Thursday, April 30, 2015

Global Summer School at IaaC

The Institute for Advanced Architecture is proud to announce the 2015 edition of the Global Summer School- Urban Protocols
This year, one outstanding participant will be awarded a full scholarship to the Masters of Advanced Architecture at the Institute for Advanced Architecture of Catalonia.

The Global Summer School (GSS) is a platform defined by ambitious, multiscalar investigation into the implications of emergent techniques on our planned environments.  Each year, international teams located in key cities around the globe explore a common agenda with projects that are deeply embedded in diverse local conditions.  Because of this, participants have an international laboratory to test their design hypothesis, understanding how design conclusions derived locally can be tested and evolved globally in different cities where other teams reside.  This intensive two-week course connects each participant to ongoing research agendas in robotics, simulation, physical computing, parametric design, digital fabrication, and other relevant emerging design methodologies.  Specific emphasis is placed on understanding the multiscalar implications of design conclusions, thus creating critical research advanced on the application of new technologies in design.

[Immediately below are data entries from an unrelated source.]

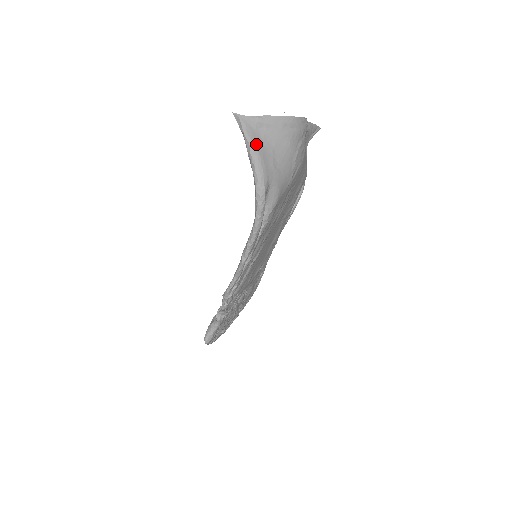
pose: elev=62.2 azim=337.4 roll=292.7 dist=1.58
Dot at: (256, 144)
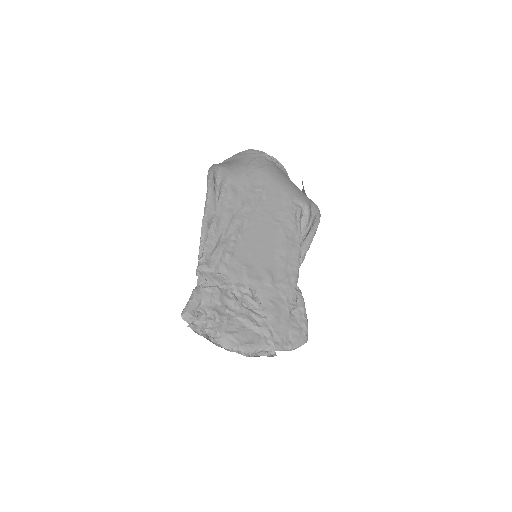
Dot at: occluded
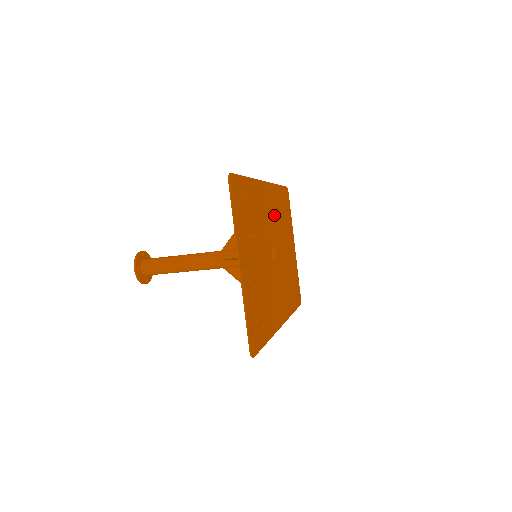
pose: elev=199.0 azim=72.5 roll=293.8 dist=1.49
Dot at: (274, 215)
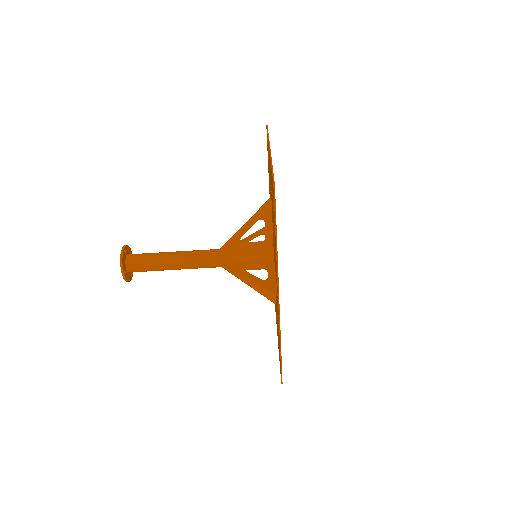
Dot at: occluded
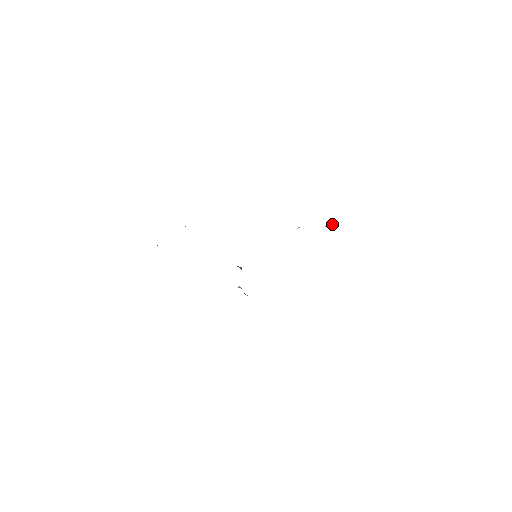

The 2015 ‘Urban Protocols’ global agenda seeks specific strategies for constructing our future cities.  The agenda questions the urban planning methodologies of the 20th century and proposes a series of new priorities to consider when growing the next phase of our urban and suburban territories.  How can we consider the recolonization of urban spaces which are now the result of antiquated priorities and at the same time negotiate the current forces driving the growth or decay of cities?  This question will be asked in a variety of urban case studies with the desire to generate a series of proposals which are contextually, temporally, economically, and culturally relevant.  From another scale, we have to recognize the urgent necessity to radically rethink the manner in which we fabricate our habitat at an architectural level.  Spatially we have to reconsider materiality, tectonic logics, and temporality if we are to change the relationship between environmental decay and architecture.